# TASK STATEMENT:
Where the records below have a line with "cultura", that line is to be copied.

# Extracted page text data:
-------
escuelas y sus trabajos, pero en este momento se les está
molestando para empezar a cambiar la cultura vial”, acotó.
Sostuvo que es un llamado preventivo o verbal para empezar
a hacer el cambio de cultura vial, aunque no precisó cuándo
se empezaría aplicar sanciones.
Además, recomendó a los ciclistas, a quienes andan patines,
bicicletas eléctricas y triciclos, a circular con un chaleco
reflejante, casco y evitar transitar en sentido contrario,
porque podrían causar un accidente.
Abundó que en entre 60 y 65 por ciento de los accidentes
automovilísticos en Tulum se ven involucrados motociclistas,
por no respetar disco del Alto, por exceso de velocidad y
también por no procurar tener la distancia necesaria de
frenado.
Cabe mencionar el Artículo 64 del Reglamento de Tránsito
-------
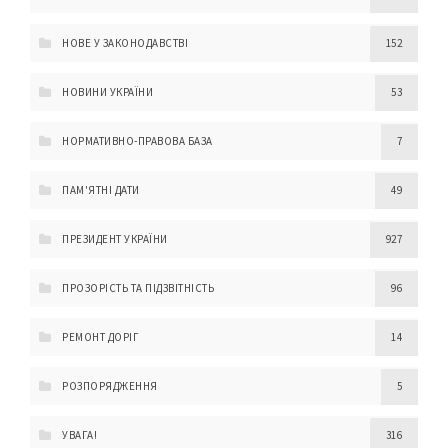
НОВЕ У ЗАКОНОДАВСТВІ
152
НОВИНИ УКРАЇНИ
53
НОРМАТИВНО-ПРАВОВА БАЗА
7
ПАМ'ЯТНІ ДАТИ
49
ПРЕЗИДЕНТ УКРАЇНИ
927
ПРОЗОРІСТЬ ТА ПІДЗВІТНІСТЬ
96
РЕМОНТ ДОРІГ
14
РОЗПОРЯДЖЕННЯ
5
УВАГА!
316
-------
# EXPECTED ANSWER:
molestando para empezar a cambiar la cultura vial”, acotó.
a hacer el cambio de cultura vial, aunque no precisó cuándo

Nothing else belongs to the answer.